“Preferred man?” Talk about visiting the sins of the father upon his children! I’m not entirely sure which is more troubling: the idea of a woman using this test to kill her unborn child because he has the “wrong” father, or the nonchalant way the Times raises the possibility.
Some scientific discoveries are timeless in that they transcend their age and cultural setting. For instance, no one thinks that Newton’s laws of motion give us insight into Stuart-era England or that e =mc2 tells us anything about life in pre-World War I Europe.

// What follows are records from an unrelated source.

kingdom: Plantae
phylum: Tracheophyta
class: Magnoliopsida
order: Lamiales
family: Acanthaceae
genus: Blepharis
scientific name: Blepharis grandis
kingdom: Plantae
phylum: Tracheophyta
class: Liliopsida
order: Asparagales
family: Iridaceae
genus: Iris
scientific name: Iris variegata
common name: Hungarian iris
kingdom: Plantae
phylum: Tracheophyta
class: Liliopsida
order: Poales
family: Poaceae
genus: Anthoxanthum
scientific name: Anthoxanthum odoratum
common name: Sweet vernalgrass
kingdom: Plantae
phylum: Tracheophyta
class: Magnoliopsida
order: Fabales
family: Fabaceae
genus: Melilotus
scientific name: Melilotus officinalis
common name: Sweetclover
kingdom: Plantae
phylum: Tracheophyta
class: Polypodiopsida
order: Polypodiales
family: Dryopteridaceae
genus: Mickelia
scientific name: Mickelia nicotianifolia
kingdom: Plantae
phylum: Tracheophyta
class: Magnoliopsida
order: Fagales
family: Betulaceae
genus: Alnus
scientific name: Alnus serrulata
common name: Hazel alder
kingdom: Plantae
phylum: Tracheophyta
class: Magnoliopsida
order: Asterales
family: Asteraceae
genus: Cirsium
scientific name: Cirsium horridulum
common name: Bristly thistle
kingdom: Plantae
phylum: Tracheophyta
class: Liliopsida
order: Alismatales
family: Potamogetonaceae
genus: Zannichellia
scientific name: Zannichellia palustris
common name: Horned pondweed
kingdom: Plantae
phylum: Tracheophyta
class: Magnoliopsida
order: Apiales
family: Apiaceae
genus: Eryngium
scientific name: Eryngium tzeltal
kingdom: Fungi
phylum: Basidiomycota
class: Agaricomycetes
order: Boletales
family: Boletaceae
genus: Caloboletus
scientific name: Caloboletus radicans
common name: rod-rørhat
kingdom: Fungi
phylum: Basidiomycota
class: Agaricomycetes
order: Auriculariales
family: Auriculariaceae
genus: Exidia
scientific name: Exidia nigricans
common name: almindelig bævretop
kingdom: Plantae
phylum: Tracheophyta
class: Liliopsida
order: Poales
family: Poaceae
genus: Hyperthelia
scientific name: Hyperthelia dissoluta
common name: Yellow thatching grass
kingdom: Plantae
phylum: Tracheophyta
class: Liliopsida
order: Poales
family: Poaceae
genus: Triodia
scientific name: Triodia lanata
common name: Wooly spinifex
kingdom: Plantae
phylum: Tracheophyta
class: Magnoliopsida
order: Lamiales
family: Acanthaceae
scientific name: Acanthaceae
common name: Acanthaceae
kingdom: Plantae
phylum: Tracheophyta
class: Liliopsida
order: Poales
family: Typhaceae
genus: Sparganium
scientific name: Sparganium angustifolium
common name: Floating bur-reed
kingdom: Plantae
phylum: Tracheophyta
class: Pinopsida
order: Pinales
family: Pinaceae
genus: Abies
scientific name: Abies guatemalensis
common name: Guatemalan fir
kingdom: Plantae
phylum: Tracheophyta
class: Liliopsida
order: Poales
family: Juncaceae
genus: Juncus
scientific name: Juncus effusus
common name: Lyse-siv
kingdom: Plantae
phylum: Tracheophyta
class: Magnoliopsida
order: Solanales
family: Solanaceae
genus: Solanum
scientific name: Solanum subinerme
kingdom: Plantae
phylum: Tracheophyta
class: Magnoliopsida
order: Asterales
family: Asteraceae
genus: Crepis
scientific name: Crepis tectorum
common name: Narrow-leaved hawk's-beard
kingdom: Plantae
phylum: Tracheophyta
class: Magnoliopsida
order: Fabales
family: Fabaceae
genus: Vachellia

But other discoveries perfectly reflect the tenor of their times. For example, as described in the New York Times, we now have new blood tests that enable pregnant women to identify the father of their unborn child “as early as the eighth or ninth week of pregnancy, without an invasive procedure that could cause a miscarriage.”
In other words, the same technology that helps determine the sex of the unborn child and whether he or she has Down syndrome can now also answer the question, “Who’s your daddy?”
Sorry, I couldn’t resist.
But for $1,775, that question can be answered long before the child is born. One manufacturer claims to have sold “thousands” of the tests since they became available last August.
But why exactly do we need such tests?
Well, the New York Times provides the answer: “It is an uncomfortable question that, in today’s world, is often asked by expectant mothers who had more than one male partner at the time they became pregnant. Who is the father?”